The bar was a pretty cool experience, actually. It was a 3 Euro cover charge (il coperto) to get in, and 4.50 Euro for a pint of beer. You would think that Communists wouldn’t believe in charging for anything, but you did get the 50 Eurocents back on the beer if you returned the glass. The posters on the walls were fascinating and while I disagreed politically with many of them, there were a few that I would hang up back home (Push Bush Out!).

A band was playing, made up of a saxophonist, two guitarists and a drummer. As someone with an ear for musicality (I play four instruments, including sax), it was probably the worst excuse for music that I have ever heard in my life. It was basically a free-for-all, with each member of the “band” playing whatever the hell they wanted without respect for any sense of rhythm and without regard for what the others were playing.

The sax player, although I sensed that some talent was there, sounded like a kid who got his first instrument blasting away at piercing high notes. The bass was ridiculously overpowering and the drummer wasn’t even playing a coherent beat. For some reason, people clapped at the end. I’m not sure whether or not they were clapping because it’s what European Communists listen to nowadays, or that they were just being polite. I don’t think Marx or Lenin would have been too impressed.

Pier Luigi Bersani Photo Courtesy of Wikimedia COmmons

Pier Luigi Bersani Photo Courtesy of Wikimedia Commons

I couldn’t stand the travesty that was assaulting my ears for too much longer and was beginning to wonder if the bar was wiretapped by the CIA.  Before I left, I spoke to several patrons of the bar about the election. These barflies probably weren’t Communists, but definitely leaned left (just to clear things up, Europe's left-right spectrum is much wider than America's, with the parliamentary, proportional representation system allowing fringe extremist parties to have more of a voice). All of the people I spoke with were supporting Pier Luigi Bersani for Prime Minister, he is a former Communist who was running on a left-center coalition ticket.

 

Bersani and his party ended up winning the election with almost 40 percent of the vote, but Berlusconi on the center-right came in close second.

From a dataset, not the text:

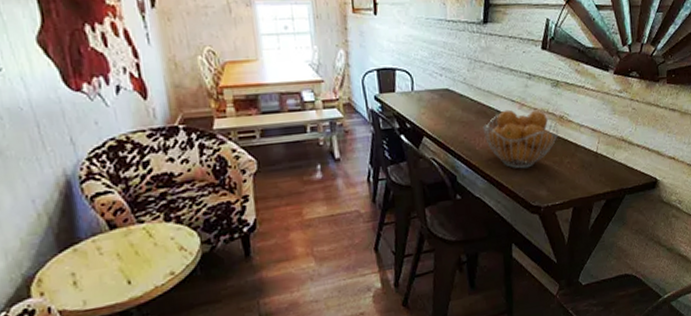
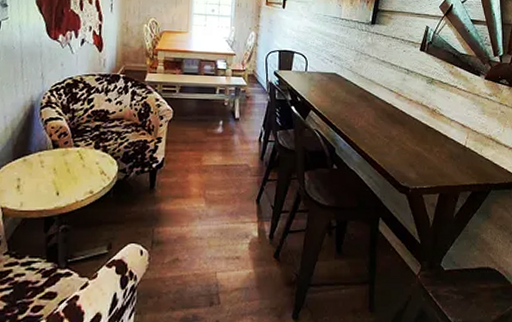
fruit basket: present [482,109,559,169] -> none [362,97,431,151]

Silvio Berlusconi Photo Courtesy of Wikimedia Commons

Silvio Berlusconi Photo Courtesy of Wikimedia Commons

In third place was the comedian Beppe Grillo of the Five Star Movement, which advocates direct democracy through internet voting, kicking out all professional politicians from office and essentially abolishing the current political system. Grillo in a nutshell is like if Jon Stewart or Stephen Colbert was the nominee for Americans Elect and brought on board a ton of fans and donors.

Unsurprisingly, current Prime Minister Monti finished last, with less than 10 percent of the vote.

 

But here is where things get interesting: while Bersani has enough support in the House of Deputies (the Italian Parliament’s lower house), no one won control of the Senate. Berlusconi attempted to form an alliance with Bersani, but was rebuffed. Then Bersani tried to court Grillo, but failed. Such are the pitfalls of Italian government and Italy could very well see another election in six months to see who controls the Senate.

Then again, Italian politics are something of a laughingstock to begin with. With candidates like Berlusconi (a media mogul and the owner of AC Milan, but a complete caricature who had to resign as Prime Minister last time around following a sex scandal with an underage girl) and Grillo (a comedian by trade who was convicted of involuntary manslaughter as a result of a car accident back in 1980), it’s hard to take the elections seriously. However ridiculous they may seem, it's important to remember that these elections have ripple effects throughout Europe and the rest of the world.